*Excerpt provided*:
--- --- ---

She currently serves as Professor and Director of MFA Art Program at the University of Southern California Roski School of Art and Design in Los Angeles. She previously held the position of associate professor of New Media and Live Art at the Rensselaer Polytechnic Institute in Troy, New York.

Bustamante competed in the first season of Bravo's Work of Art: The Next Great Artist.

In 2024, Nao Bustamante's work was included in Xican-a.o.x. Body, an expansive group exhibition that has traveled from Cheech Marin Center for Chicano Art & Culture at the Riverside Art Museum to the Pérez Art Museum Miami.

==Notable works==
- 1992 Indig/urrito: Performance commemorating the 500th anniversary of the Conquest of the Americas during which Bustamante "challenged the white men in the audience to go onstage to express their apologies for the years of oppression of indigenous peoples by eating a piece of a burrito that Bustamante had strapped on to her hips."
- 1992: Rosa Does Joan In arguably her most widely seen 'performance,' Nao created the character of "Rosa" the exhibitionist, to appear on the Joan Rivers Show. In this performance, Bustamante "becomes Rosa, a character or persona she devises for the purpose of guerrilla-style stunt performance." As Rosa, she tells Rivers about her sexual exploits while a psychiatrist, Dr. Georgia Witkin, determines how authentic she is as an exhibitionist.
- 1996-1998: STUFF! with Coco Fusco: Performance which explores sexual and spiritual tourism and its impact on Latin women, based on interviews with Cuban sex workers and child street vendors in Chiapas, Mexico.
- 1995: America the Beautiful: Extended reflection on the social forces that confine and contain feminine creativity, using her own body as a canvas.
- 1998: The Chain South: This was a satire piece focused on the corporate and pop-cultural relations between Mexico and the U.S. Bustamante portrays "Ronaldo McDonaldo." Director Miguel Calderon appears in the piece.

--- --- ---

*Material provided*:
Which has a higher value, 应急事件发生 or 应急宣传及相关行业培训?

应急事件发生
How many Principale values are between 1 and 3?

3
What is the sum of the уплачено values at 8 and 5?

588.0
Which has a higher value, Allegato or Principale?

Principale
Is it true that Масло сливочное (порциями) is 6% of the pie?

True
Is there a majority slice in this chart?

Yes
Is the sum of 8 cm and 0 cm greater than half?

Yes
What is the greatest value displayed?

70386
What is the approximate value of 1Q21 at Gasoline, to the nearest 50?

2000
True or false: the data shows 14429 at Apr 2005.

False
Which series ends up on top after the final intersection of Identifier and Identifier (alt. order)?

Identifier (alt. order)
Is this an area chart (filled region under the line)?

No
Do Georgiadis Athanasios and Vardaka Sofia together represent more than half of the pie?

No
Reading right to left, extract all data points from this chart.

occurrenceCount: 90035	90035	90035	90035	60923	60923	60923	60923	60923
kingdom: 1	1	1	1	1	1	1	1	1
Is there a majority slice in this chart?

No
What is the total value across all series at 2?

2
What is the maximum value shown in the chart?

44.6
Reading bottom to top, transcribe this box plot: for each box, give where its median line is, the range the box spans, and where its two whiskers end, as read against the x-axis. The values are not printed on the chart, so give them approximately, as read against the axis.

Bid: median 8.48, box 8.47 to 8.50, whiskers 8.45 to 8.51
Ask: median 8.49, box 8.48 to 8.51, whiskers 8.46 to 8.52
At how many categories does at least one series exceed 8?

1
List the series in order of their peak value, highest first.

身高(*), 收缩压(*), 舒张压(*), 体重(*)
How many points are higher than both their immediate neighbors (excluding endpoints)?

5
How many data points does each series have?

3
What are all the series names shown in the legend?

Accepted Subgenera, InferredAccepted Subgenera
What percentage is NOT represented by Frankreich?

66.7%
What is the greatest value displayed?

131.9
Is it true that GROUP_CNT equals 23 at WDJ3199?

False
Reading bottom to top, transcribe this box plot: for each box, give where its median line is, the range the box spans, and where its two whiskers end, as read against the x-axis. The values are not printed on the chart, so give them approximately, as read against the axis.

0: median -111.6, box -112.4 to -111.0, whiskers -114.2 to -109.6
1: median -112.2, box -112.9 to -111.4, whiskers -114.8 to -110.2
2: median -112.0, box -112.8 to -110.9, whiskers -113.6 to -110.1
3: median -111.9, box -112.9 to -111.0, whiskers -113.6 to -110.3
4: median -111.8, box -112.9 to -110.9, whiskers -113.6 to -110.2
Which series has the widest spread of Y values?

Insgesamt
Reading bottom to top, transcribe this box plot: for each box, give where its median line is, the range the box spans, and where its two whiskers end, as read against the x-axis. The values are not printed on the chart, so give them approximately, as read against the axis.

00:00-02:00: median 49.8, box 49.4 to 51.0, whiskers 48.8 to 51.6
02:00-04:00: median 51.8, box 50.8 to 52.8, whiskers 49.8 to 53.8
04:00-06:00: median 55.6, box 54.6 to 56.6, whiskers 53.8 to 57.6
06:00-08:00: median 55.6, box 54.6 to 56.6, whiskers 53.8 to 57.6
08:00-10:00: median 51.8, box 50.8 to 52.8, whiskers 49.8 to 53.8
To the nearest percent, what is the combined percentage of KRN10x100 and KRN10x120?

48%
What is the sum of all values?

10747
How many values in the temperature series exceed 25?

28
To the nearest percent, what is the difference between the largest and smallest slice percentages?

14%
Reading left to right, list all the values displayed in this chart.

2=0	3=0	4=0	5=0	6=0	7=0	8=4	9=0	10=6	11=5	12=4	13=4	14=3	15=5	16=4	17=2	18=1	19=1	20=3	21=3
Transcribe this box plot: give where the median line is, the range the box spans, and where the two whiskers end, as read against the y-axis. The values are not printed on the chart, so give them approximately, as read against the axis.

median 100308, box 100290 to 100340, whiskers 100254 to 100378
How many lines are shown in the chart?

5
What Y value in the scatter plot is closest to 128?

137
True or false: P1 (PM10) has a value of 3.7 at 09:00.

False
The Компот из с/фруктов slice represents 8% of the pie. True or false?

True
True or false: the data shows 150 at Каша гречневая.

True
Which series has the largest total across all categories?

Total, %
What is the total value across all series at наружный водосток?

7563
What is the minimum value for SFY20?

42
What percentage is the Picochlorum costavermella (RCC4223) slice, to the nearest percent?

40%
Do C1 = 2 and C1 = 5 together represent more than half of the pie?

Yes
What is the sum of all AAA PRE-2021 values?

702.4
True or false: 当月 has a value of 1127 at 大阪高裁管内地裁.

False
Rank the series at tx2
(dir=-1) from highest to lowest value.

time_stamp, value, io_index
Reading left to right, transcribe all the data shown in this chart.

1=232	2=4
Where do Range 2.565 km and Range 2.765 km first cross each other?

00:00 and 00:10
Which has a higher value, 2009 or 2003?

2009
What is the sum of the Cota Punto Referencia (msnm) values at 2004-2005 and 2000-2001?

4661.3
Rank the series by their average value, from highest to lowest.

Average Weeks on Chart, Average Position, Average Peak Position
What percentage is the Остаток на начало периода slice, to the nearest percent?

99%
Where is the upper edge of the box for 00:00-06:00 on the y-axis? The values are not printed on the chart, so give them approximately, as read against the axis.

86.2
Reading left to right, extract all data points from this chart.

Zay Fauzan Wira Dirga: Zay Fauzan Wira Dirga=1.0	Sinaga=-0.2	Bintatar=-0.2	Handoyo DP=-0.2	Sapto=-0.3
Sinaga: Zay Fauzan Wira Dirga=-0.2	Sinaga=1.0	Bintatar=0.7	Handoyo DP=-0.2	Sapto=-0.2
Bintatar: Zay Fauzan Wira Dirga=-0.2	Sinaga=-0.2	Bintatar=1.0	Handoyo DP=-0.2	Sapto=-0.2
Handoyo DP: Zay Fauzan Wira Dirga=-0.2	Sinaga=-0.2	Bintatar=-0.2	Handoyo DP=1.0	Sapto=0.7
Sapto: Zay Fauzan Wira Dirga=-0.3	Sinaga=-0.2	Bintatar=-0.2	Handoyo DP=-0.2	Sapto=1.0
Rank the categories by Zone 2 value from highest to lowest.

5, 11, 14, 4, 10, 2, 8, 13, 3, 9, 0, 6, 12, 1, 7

--- --- ---

*Task item A*:
According to the passage on Nao Bustamante, why were the white men in the audience of Indig/urrito asked to come onstage and eat a piece of the burrito strapped to her hips? Answer in one to three sentences.
*Task item B*:
Carry on the passage on Nao Bustamante from the point where it stops.

*Task response A*:
They were asked to come onstage to express their apologies for the years of oppression of indigenous peoples by eating a piece of the burrito. The piece marked the 500th anniversary of the Conquest of the Americas.

*Task response B*:
- 2001: Sparkler: This performance includes Nao posing vulnerably with a sparkler behind her in low light.
- 2003: Neopolitan: Video installation that includes a loop tape of the artist breaking out into spontaneous sobbing. The TV playing the loop is covered by a multicolored cozy that was crocheted by the artist, among other crocheted items. The installation, according to cultural critic José Esteban Muñoz, is "an illustration of the depressive position and its connection to minoritarian aesthetic and political practice."
- 2006 - 2007: Hero: Multimedia feature-length performance using video. Bustamanate transforms from princess to hag in the course of performance, incorporating video and storytelling.
- 2007: Wow and Now: A Celebration of Feminist and Queer Performance. Curated by Nao Bustamente, Karen Finley, and Jose Estaban Munoz, November 10, 2007, Joe's Pub, New York City.
- 2009: "Given Over to Want"
- 2010 Silver and Gold: performance at The Sundance Film Festival that began with Bustamante dressed in a beekeepers outfit frolicking through a green forest. The film then progresses, and "things start to happen [...] that can't be described in a family newspaper." According to Bustamante the film was a homage to "Maria Montez, the 1940s Dominican film star, and muse and legendary filmmaker, Jack Smith."
- 2013 Tableau: Short fictional film about an experimental filmmaker, JT, as he attempts to complete his apocalyptic film while being interrupted by his tween neighbor. The film premiered at Outfest LA Film Festival. The film can be viewed online.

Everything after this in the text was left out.